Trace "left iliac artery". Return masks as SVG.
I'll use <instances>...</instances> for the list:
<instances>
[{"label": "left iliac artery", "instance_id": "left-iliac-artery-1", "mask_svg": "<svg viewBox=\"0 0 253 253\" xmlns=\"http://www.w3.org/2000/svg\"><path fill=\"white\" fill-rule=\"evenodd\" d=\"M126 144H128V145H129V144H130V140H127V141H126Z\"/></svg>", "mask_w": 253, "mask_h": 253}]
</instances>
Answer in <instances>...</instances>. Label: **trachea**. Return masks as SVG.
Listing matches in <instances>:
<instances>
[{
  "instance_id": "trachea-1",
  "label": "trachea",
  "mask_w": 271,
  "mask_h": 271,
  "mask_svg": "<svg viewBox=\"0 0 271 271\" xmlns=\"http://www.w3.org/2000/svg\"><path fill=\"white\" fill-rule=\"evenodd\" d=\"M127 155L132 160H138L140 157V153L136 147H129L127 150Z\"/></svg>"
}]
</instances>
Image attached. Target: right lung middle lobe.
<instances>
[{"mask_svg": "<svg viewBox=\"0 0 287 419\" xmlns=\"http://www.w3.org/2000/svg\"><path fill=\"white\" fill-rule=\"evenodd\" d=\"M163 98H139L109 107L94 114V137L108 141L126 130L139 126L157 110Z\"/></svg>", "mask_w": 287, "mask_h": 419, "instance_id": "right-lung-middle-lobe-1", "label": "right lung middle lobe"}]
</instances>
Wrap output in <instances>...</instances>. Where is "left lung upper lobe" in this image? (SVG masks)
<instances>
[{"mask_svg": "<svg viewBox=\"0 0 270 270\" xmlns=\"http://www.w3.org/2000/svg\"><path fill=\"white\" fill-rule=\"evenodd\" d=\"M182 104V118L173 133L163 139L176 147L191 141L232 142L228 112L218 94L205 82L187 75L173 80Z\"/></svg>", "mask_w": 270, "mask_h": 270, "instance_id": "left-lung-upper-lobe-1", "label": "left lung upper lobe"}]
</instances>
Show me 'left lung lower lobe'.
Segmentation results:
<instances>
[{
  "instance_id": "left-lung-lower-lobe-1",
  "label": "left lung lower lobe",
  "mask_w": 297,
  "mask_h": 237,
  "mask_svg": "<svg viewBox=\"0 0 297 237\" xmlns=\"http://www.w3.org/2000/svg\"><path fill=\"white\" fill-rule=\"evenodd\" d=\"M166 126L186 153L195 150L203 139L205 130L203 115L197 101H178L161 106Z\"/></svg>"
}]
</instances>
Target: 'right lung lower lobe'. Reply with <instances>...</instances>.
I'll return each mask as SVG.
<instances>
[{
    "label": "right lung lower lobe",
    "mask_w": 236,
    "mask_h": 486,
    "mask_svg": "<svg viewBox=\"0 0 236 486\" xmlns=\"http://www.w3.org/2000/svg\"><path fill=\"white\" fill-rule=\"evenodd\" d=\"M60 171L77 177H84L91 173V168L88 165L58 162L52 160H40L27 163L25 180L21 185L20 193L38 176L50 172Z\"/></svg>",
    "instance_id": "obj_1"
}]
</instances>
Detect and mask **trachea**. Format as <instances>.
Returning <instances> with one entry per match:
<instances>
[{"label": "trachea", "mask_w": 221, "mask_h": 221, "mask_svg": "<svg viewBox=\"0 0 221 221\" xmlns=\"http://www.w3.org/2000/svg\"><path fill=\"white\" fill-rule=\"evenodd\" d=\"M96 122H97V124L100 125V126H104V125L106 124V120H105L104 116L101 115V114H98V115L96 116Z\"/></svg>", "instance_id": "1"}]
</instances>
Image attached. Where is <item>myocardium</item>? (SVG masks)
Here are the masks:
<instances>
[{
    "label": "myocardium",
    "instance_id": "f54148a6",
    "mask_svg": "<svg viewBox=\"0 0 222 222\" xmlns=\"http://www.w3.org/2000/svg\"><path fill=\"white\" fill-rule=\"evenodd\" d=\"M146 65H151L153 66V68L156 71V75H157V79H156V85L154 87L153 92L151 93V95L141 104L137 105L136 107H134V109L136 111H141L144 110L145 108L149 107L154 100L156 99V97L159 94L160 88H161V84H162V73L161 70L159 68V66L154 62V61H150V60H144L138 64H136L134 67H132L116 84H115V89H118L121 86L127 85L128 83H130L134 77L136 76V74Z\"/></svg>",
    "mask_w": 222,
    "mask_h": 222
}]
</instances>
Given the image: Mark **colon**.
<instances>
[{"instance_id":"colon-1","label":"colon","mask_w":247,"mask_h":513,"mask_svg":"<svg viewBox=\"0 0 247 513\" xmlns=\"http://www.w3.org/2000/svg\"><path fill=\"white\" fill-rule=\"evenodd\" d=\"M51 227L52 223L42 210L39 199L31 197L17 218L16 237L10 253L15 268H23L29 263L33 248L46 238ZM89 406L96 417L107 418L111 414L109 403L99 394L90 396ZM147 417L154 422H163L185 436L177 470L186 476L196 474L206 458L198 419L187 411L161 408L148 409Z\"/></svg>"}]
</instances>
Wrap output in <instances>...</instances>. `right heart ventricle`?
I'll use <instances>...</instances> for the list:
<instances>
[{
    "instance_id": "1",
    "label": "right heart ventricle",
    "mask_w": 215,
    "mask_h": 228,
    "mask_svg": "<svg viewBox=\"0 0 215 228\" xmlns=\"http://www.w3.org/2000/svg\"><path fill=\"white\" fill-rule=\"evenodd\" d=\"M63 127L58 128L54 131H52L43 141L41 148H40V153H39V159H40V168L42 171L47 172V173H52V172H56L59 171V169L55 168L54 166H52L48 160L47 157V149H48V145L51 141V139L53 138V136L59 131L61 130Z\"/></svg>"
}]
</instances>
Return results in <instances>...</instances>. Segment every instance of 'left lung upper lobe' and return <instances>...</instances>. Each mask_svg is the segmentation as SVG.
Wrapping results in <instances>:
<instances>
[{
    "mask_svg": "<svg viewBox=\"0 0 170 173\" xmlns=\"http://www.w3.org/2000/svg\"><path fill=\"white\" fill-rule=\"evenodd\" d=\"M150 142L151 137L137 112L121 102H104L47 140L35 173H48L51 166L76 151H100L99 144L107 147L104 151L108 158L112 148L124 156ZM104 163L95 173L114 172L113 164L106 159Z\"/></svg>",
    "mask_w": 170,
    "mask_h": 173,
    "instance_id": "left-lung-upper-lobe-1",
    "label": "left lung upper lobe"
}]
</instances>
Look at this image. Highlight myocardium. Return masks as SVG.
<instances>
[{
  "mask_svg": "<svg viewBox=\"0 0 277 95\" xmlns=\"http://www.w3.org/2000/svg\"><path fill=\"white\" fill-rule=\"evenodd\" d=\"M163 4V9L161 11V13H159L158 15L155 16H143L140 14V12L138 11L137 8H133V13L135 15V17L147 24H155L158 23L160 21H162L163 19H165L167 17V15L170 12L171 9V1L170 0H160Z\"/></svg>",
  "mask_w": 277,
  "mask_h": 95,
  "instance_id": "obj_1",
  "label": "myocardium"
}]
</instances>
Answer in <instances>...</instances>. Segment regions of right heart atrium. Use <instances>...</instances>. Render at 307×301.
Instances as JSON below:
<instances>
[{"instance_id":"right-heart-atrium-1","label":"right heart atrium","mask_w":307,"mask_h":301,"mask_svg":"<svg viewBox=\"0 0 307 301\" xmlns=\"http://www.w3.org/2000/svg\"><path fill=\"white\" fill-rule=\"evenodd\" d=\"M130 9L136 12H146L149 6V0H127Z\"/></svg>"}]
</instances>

Task to complete:
Lay out every line of the data above as a Markdown table with the columns Row and Data line, and skip any blank lines.

Answer in full:
| Row | Data line |
|---|---|
| 1 | Trace "left iliac artery". Return masks as SVG. |
| 2 | I'll use <instances>...</instances> for the list: |
| 3 | <instances> |
| 4 | [{"label": "left iliac artery", "instance_id": "left-iliac-artery-1", "mask_svg": "<svg viewBox=\"0 0 253 253\" xmlns=\"http://www.w3.org/2000/svg\"><path fill=\"white\" fill-rule=\"evenodd\" d=\"M126 144H128V145H129V144H130V140H127V141H126Z\"/></svg>", "mask_w": 253, "mask_h": 253}] |
| 5 | </instances> |
| 6 | Answer in <instances>...</instances>. Label: **trachea**. Return masks as SVG. |
| 7 | Listing matches in <instances>: |
| 8 | <instances> |
| 9 | [{ |
| 10 |   "instance_id": "trachea-1", |
| 11 |   "label": "trachea", |
| 12 |   "mask_w": 271, |
| 13 |   "mask_h": 271, |
| 14 |   "mask_svg": "<svg viewBox=\"0 0 271 271\" xmlns=\"http://www.w3.org/2000/svg\"><path fill=\"white\" fill-rule=\"evenodd\" d=\"M127 155L132 160H138L140 157V153L136 147H129L127 150Z\"/></svg>" |
| 15 | }] |
| 16 | </instances> |
| 17 | Image attached. Target: right lung middle lobe. |
| 18 | <instances> |
| 19 | [{"mask_svg": "<svg viewBox=\"0 0 287 419\" xmlns=\"http://www.w3.org/2000/svg\"><path fill=\"white\" fill-rule=\"evenodd\" d=\"M163 98H139L109 107L94 114V137L108 141L126 130L139 126L157 110Z\"/></svg>", "mask_w": 287, "mask_h": 419, "instance_id": "right-lung-middle-lobe-1", "label": "right lung middle lobe"}] |
| 20 | </instances> |
| 21 | Wrap output in <instances>...</instances>. Where is "left lung upper lobe" in this image? (SVG masks) |
| 22 | <instances> |
| 23 | [{"mask_svg": "<svg viewBox=\"0 0 270 270\" xmlns=\"http://www.w3.org/2000/svg\"><path fill=\"white\" fill-rule=\"evenodd\" d=\"M182 104V118L173 133L163 139L176 147L191 141L232 142L228 112L218 94L205 82L187 75L173 80Z\"/></svg>", "mask_w": 270, "mask_h": 270, "instance_id": "left-lung-upper-lobe-1", "label": "left lung upper lobe"}] |
| 24 | </instances> |
| 25 | Show me 'left lung lower lobe'. |
| 26 | Segmentation results: |
| 27 | <instances> |
| 28 | [{ |
| 29 |   "instance_id": "left-lung-lower-lobe-1", |
| 30 |   "label": "left lung lower lobe", |
| 31 |   "mask_w": 297, |
| 32 |   "mask_h": 237, |
| 33 |   "mask_svg": "<svg viewBox=\"0 0 297 237\" xmlns=\"http://www.w3.org/2000/svg\"><path fill=\"white\" fill-rule=\"evenodd\" d=\"M166 126L186 153L195 150L203 139L205 130L203 115L197 101H178L161 106Z\"/></svg>" |
| 34 | }] |
| 35 | </instances> |
| 36 | Target: 'right lung lower lobe'. Reply with <instances>...</instances>. |
| 37 | I'll return each mask as SVG. |
| 38 | <instances> |
| 39 | [{ |
| 40 |     "label": "right lung lower lobe", |
| 41 |     "mask_w": 236, |
| 42 |     "mask_h": 486, |
| 43 |     "mask_svg": "<svg viewBox=\"0 0 236 486\" xmlns=\"http://www.w3.org/2000/svg\"><path fill=\"white\" fill-rule=\"evenodd\" d=\"M60 171L77 177H84L91 173V168L88 165L58 162L52 160H40L27 163L25 180L21 185L20 193L38 176L50 172Z\"/></svg>", |
| 44 |     "instance_id": "obj_1" |
| 45 | }] |
| 46 | </instances> |
| 47 | Detect and mask **trachea**. Format as <instances>. |
| 48 | Returning <instances> with one entry per match: |
| 49 | <instances> |
| 50 | [{"label": "trachea", "mask_w": 221, "mask_h": 221, "mask_svg": "<svg viewBox=\"0 0 221 221\" xmlns=\"http://www.w3.org/2000/svg\"><path fill=\"white\" fill-rule=\"evenodd\" d=\"M96 122H97V124L100 125V126H104V125L106 124V120H105L104 116L101 115V114H98V115L96 116Z\"/></svg>", "instance_id": "1"}] |
| 51 | </instances> |
| 52 | Image attached. Where is <item>myocardium</item>? (SVG masks) |
| 53 | Here are the masks: |
| 54 | <instances> |
| 55 | [{ |
| 56 |     "label": "myocardium", |
| 57 |     "instance_id": "f54148a6", |
| 58 |     "mask_svg": "<svg viewBox=\"0 0 222 222\" xmlns=\"http://www.w3.org/2000/svg\"><path fill=\"white\" fill-rule=\"evenodd\" d=\"M146 65H151L153 66V68L156 71V75H157V79H156V85L154 87L153 92L151 93V95L141 104L137 105L136 107H134V109L136 111H141L144 110L145 108L149 107L154 100L156 99V97L159 94L160 88H161V84H162V73L161 70L159 68V66L154 62V61H150V60H144L138 64H136L134 67H132L116 84H115V89H118L121 86L127 85L128 83H130L134 77L136 76V74Z\"/></svg>", |
| 59 |     "mask_w": 222, |
| 60 |     "mask_h": 222 |
| 61 | }] |
| 62 | </instances> |
| 63 | Given the image: Mark **colon**. |
| 64 | <instances> |
| 65 | [{"instance_id":"colon-1","label":"colon","mask_w":247,"mask_h":513,"mask_svg":"<svg viewBox=\"0 0 247 513\" xmlns=\"http://www.w3.org/2000/svg\"><path fill=\"white\" fill-rule=\"evenodd\" d=\"M51 227L52 223L42 210L39 199L31 197L17 218L16 237L10 253L15 268H23L29 263L33 248L46 238ZM89 406L96 417L107 418L111 414L109 403L99 394L90 396ZM147 417L154 422H163L185 436L177 470L186 476L196 474L206 458L198 419L187 411L161 408L148 409Z\"/></svg>"}] |
| 66 | </instances> |
| 67 | Wrap output in <instances>...</instances>. `right heart ventricle`? |
| 68 | I'll use <instances>...</instances> for the list: |
| 69 | <instances> |
| 70 | [{ |
| 71 |     "instance_id": "1", |
| 72 |     "label": "right heart ventricle", |
| 73 |     "mask_w": 215, |
| 74 |     "mask_h": 228, |
| 75 |     "mask_svg": "<svg viewBox=\"0 0 215 228\" xmlns=\"http://www.w3.org/2000/svg\"><path fill=\"white\" fill-rule=\"evenodd\" d=\"M63 127L58 128L54 131H52L43 141L41 148H40V153H39V159H40V168L42 171L47 172V173H52V172H56L59 171V169L55 168L54 166H52L48 160L47 157V149H48V145L51 141V139L53 138V136L59 131L61 130Z\"/></svg>" |
| 76 | }] |
| 77 | </instances> |
| 78 | Return results in <instances>...</instances>. Segment every instance of 'left lung upper lobe' and return <instances>...</instances>. Each mask_svg is the segmentation as SVG. |
| 79 | Wrapping results in <instances>: |
| 80 | <instances> |
| 81 | [{ |
| 82 |     "mask_svg": "<svg viewBox=\"0 0 170 173\" xmlns=\"http://www.w3.org/2000/svg\"><path fill=\"white\" fill-rule=\"evenodd\" d=\"M150 142L151 137L137 112L121 102H104L47 140L35 173H48L51 166L76 151H100L99 144L107 147L104 151L108 158L112 148L124 156ZM104 163L95 173L114 172L113 164L106 159Z\"/></svg>", |
| 83 |     "mask_w": 170, |
| 84 |     "mask_h": 173, |
| 85 |     "instance_id": "left-lung-upper-lobe-1", |
| 86 |     "label": "left lung upper lobe" |
| 87 | }] |
| 88 | </instances> |
| 89 | Look at this image. Highlight myocardium. Return masks as SVG. |
| 90 | <instances> |
| 91 | [{ |
| 92 |   "mask_svg": "<svg viewBox=\"0 0 277 95\" xmlns=\"http://www.w3.org/2000/svg\"><path fill=\"white\" fill-rule=\"evenodd\" d=\"M163 4V9L161 11V13H159L158 15L155 16H143L140 14V12L138 11L137 8H133V13L135 15V17L147 24H155L158 23L160 21H162L163 19H165L167 17V15L170 12L171 9V1L170 0H160Z\"/></svg>", |
| 93 |   "mask_w": 277, |
| 94 |   "mask_h": 95, |
| 95 |   "instance_id": "obj_1", |
| 96 |   "label": "myocardium" |
| 97 | }] |
| 98 | </instances> |
| 99 | Answer in <instances>...</instances>. Segment regions of right heart atrium. Use <instances>...</instances>. Render at 307×301. |
| 100 | Instances as JSON below: |
| 101 | <instances> |
| 102 | [{"instance_id":"right-heart-atrium-1","label":"right heart atrium","mask_w":307,"mask_h":301,"mask_svg":"<svg viewBox=\"0 0 307 301\" xmlns=\"http://www.w3.org/2000/svg\"><path fill=\"white\" fill-rule=\"evenodd\" d=\"M130 9L136 12H146L149 6V0H127Z\"/></svg>"}] |
| 103 | </instances> |